Мари догадалась обо всем раньше, чем он договорил. Рейс во Францию в ноябре. Этот маршрут был четко вычерчен в ее памяти. Синие тугие волны моря лопаются от взрыва торпеды. «Не может быть…»
– На борту… – заставила себя выговорить Мари, подгоняя Джулиана.
Он перевел взгляд на нее:
– На борту британского военного транспорта – парохода «Калифорниец».
Сван
Ноябрь подходил к концу – Сван даже не сразу это заметил, поскольку Клара взяла ведение вахтенного журнала на себя. Она купила в городе небольшую тетрадь в кожаном переплете, аккуратно подклеила в начале вырванные из журнала Свана последние страницы с записями о ней самой и о «Сент-Грей» и продолжила вносить туда краткие сводки погоды, сведения о проходящих судах и о работе маяка, перемежая их с собственными размышлениями обо всем, что она видела на скалах и в городе. Неспешно, но неуклонно воздух становился все студенее, ветра – злее, солонее, сильнее. И однажды ранним утром, особенно ветреным, башня издала такой громкий стон, каких Сван еще от нее не слышал.
Дело было вскоре после рассвета, Клара только что погасила огонь в фонарном отсеке, а Сван уже проснулся по старой привычке, но еще не встал с постели. Небо в окне было бледным, как каменная кладка башни, воздух казался густым и колючим от мороза. Сван лежал, рассматривая фонарное увеличительное стекло с парохода «Сент-Грей», которое ему подарила Клара в первое утро, сказав, что оно похоже на те, из которых состоит маячная линза. Стекло было ледяным. Сван хранил его за изголовьем кровати и сейчас задумчиво поглаживал пальцами отшлифованные края. Попутно он вспомнил, что надо бы отнести в фонарный отсек кирку из сарая, потому что скоро придется сбивать лед с галереи и оконных балок.
И тут башня вздрогнула, издав протяжный звук, больше похожий на звериный вой, утробный, мучительный, оборвавшийся хрипом, который заметался эхом на скале.
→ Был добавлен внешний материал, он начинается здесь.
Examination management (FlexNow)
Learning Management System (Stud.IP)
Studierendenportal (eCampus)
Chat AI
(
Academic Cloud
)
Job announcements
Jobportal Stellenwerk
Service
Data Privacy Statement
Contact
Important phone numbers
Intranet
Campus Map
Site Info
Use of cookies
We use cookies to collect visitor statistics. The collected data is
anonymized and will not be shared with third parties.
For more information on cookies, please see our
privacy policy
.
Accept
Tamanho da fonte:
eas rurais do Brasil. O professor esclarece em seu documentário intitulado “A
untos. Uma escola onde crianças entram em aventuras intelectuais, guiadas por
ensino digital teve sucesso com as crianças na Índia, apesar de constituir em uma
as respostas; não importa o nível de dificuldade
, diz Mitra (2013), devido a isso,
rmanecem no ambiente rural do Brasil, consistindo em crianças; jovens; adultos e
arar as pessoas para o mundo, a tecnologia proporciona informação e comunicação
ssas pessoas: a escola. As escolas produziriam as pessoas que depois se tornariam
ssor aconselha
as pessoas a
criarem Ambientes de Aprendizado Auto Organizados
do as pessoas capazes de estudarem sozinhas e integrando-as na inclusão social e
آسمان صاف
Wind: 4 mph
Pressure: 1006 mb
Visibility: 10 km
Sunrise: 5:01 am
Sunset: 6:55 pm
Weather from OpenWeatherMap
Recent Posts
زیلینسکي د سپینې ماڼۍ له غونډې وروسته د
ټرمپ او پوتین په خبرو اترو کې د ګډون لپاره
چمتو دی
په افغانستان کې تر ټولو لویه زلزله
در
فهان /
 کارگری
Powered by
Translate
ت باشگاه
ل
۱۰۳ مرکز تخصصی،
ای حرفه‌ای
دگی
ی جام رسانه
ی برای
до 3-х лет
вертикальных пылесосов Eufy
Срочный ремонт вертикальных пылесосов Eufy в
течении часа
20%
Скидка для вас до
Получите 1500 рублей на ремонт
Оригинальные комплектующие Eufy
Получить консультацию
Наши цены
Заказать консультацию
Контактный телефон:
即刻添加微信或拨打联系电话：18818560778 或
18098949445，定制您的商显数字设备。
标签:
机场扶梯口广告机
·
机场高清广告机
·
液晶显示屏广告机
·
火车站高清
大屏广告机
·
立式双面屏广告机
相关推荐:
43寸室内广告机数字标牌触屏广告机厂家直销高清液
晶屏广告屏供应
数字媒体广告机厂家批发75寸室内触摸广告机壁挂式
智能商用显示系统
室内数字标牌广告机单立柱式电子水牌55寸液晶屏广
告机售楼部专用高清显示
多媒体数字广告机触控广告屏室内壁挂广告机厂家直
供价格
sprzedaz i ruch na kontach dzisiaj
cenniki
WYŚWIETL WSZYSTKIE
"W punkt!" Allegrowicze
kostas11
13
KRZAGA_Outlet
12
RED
Когда он смолк, казалось, вся скала содрогнулась; чайки, бродившие по примятой ветрами траве, всполошенно разлетелись, быстро превратившись в чернильные, будто вычерченные линейкой «галочки» на небе. Стой залаял. Сван, вскочив с постели, ринулся на кухню, откинув оранжевую занавеску, и замер, увидев там Клару, возившуюся со своим фотографическим аппаратом. По тому, как у нее дрожали руки, Сван догадался, что она тоже слышала стон башни.
– Надо сделать еще фотографии на скале, – торопливо сказала она, не поднимая головы, а потом вдруг вскинула свой черный ящик, и Свана ослепила вспышка.
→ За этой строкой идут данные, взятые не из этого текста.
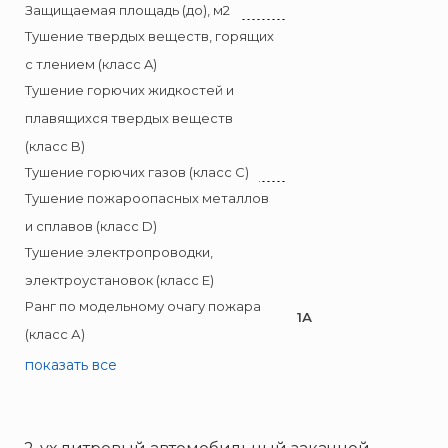
Брандбулл
Защищаемая площадь (до), м2
Бриз-Кама
Тушение твердых веществ, горящих
Диапазон+
с тлением (класс A)
Тушение горючих жидкостей и
Ермак
плавящихся твердых веществ
ЕСО
(класс B)
ИВС-Сигналспецавтоматика
Тушение горючих газов (класс C)
ИНЕЙ
Тушение пожароопасных металлов
Квазар
и сплавов (класс D)
Коруфайер
Тушение электропроводки,
М-01.ру
электроустановок (класс E)
Магазин 01
Ранг по модельному очагу пожара
1А
Магнито-Контакт
(класс А)
МИГ
показать все
Минипожарный
Неизвестный производитель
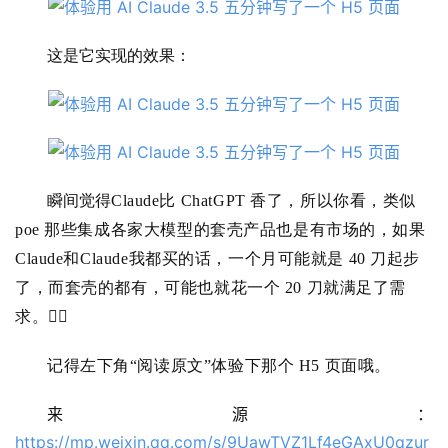
型
框
架
这是它实现的效果：
报
告
瞬间觉得
Claude比 ChatGPT 香了，所以你看，类似
poe 那些集成各家大模型的套壳产品也是有市场的，如果
Claude和
Claude我都买的话，一个月可能就是 40 刀起步
了，而套壳的都有，可能也就花一个 20 刀就满足了需
求。🤷‍♂️
记得左下角“阅读原文”体验下那个 H5 页面哦。
来源：
https://mp.weixin.qq.com/s/9UawTVZ1Lf4eGAxU0qzur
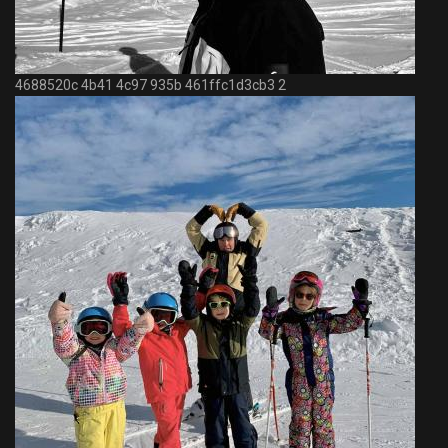
4688520c 4b41 4c97 935b 461ffc1d3cb3 2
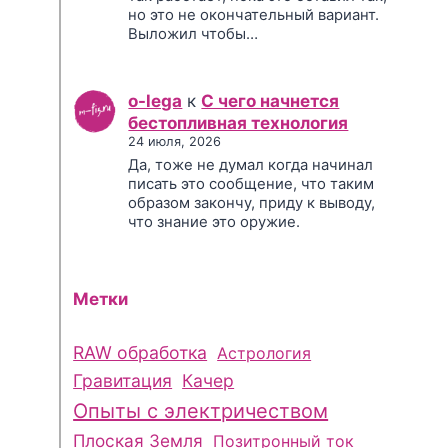
но это не окончательный вариант.
Выложил чтобы…
o-lega
к
С чего начнется
бестопливная технология
24 июля, 2026
Да, тоже не думал когда начинал
писать это сообщение, что таким
образом закончу, приду к выводу,
что знание это оружие.
Метки
RAW обработка
Астрология
Гравитация
Качер
Опыты с электричеством
Плоская Земля
Позитронный ток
– Что ты делаешь?! – выпалил он, закрыв рукой лицо.
Из боковой комнаты высунулся растрепанный спросонок Лу.
– Что это было? – растерянно спросил он.
– Она меня ослепила! – прорычал Сван.
– Нет… до этого, – помотал головой Лу. – С маяком все в порядке?
И Свану почудилось, что в доме стало еще холоднее.
За все то время, что молодежь жила на скале, только Клара общалась с маячной башней и понимала, что та говорит. Лу никогда не различал звуков, которые издавали камни, и тот факт, что он услышал башню сейчас, подтверждал, что она в отчаянии и что беда ближе, чем Сван думал.